なにが本当で、どこまでが嘘なのか?
自分はどうなってしまったのか?
主人公の主観視点で物語が進行するため、両親の話すことの真偽も定かではありません。
ノア・ブローニュ君の目が覚めたとき、彼の両親はひどく興奮していました。
ふたりの話によると────
どうやら彼は一度死んで、蘇ったらしいのです。
その日からノア君の日常には、幾つもの奇妙な事が起きます。
家の外には出してもらえず、家の中には変なことが多くあります。
そしてある日、彼は気がつくのです。
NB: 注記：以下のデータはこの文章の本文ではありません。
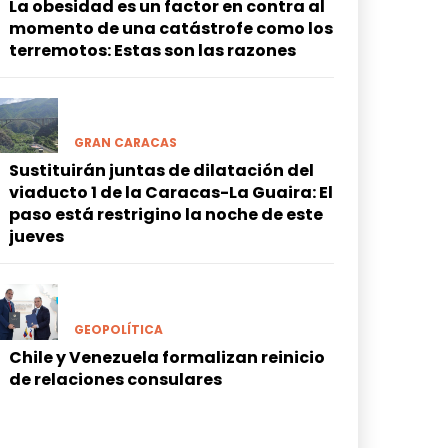
La obesidad es un factor en contra al
momento de una catástrofe como los
terremotos: Estas son las razones
GRAN CARACAS
Sustituirán juntas de dilatación del
viaducto 1 de la Caracas-La Guaira: El
paso está restrigino la noche de este
jueves
GEOPOLÍTICA
Chile y Venezuela formalizan reinicio
de relaciones consulares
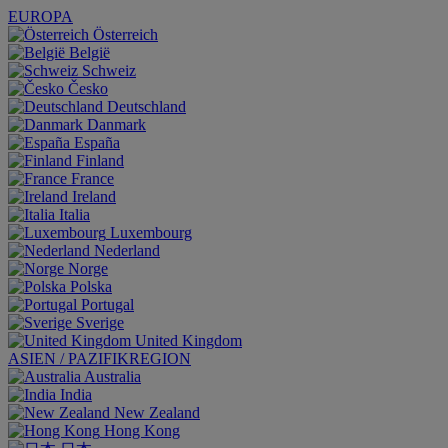
EUROPA
Österreich
België
Schweiz
Česko
Deutschland
Danmark
España
Finland
France
Ireland
Italia
Luxembourg
Nederland
Norge
Polska
Portugal
Sverige
United Kingdom
ASIEN / PAZIFIKREGION
Australia
India
New Zealand
Hong Kong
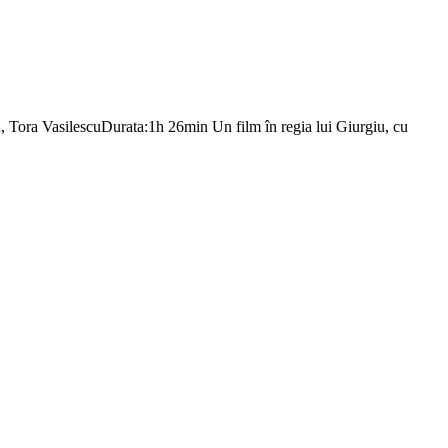
 Tora VasilescuDurata:1h 26min Un film în regia lui Giurgiu, cu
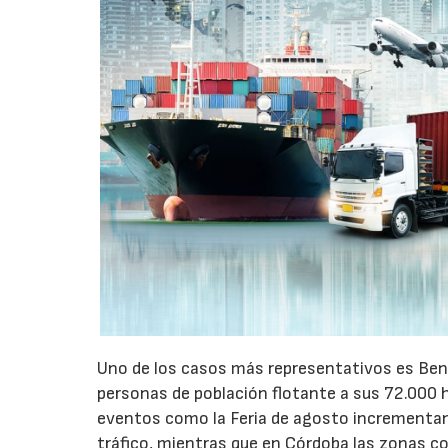
Uno de los casos más representativos es Ben
personas de población flotante a sus 72.000 
eventos como la Feria de agosto incrementan 
tráfico, mientras que en Córdoba las zonas 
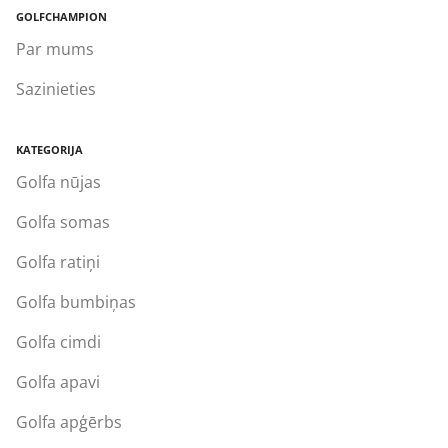
GOLFCHAMPION
Par mums
Sazinieties
KATEGORIJA
Golfa nūjas
Golfa somas
Golfa ratiņi
Golfa bumbiņas
Golfa cimdi
Golfa apavi
Golfa apģērbs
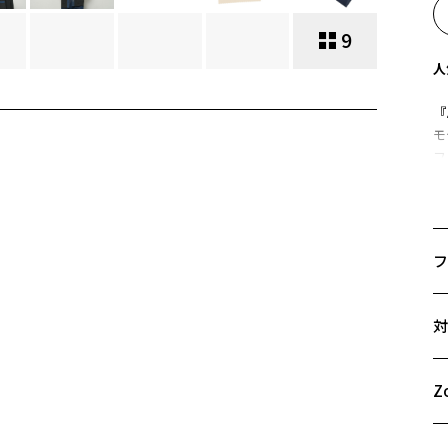
9
人
『
モ
フ
こ
め
【
フ
や
コ
サ
対
【
49
シ
A
ル
B
Z
C
【
独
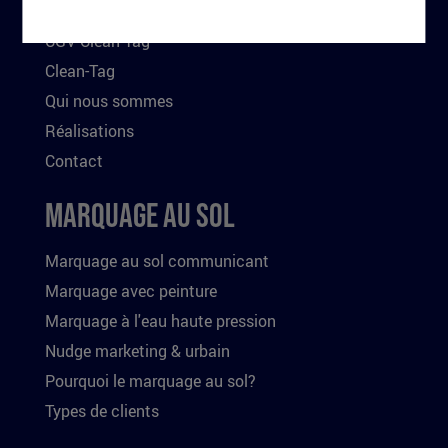
CGV Clean-Tag
Clean-Tag
Qui nous sommes
Réalisations
Contact
Marquage au sol
Marquage au sol communicant
Marquage avec peinture
Marquage à l'eau haute pression
Nudge marketing & urbain
Pourquoi le marquage au sol?
Types de clients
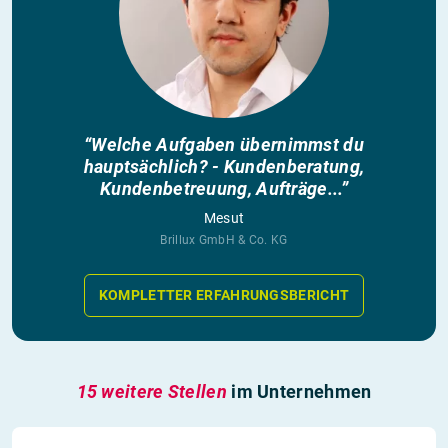
“Welche Aufgaben übernimmst du
hauptsächlich? - Kundenberatung,
Kundenbetreuung, Aufträge...”
Mesut
Brillux GmbH & Co. KG
KOMPLETTER ERFAHRUNGSBERICHT
15 weitere Stellen
im Unternehmen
──────
作中では、なにか異常な事態が起きているらしいのですが、その手がかりも外に求める事は出来ません。
知る事ができるのは、家の中のことに限られています。
だから読んでいると、もどかしいのです。
ピントのボケた動画を延々と眺めるような不穏さがあります。
〝自分だけが自分に起きたことを知らない〟
そしてそのことは、誰にも教えてもらえない。
閉塞した状況のなか、恐怖だけが増えていくのです。
ここに至ると、両親がノア君に言った〝不死身になった〟というワード・チョイスが酷く忌まわしく思えます。
愛情から始まったはずの行いが取り返しのつかない恐怖へと変わる。
その瞬間を、皆様もぜひご覧ください。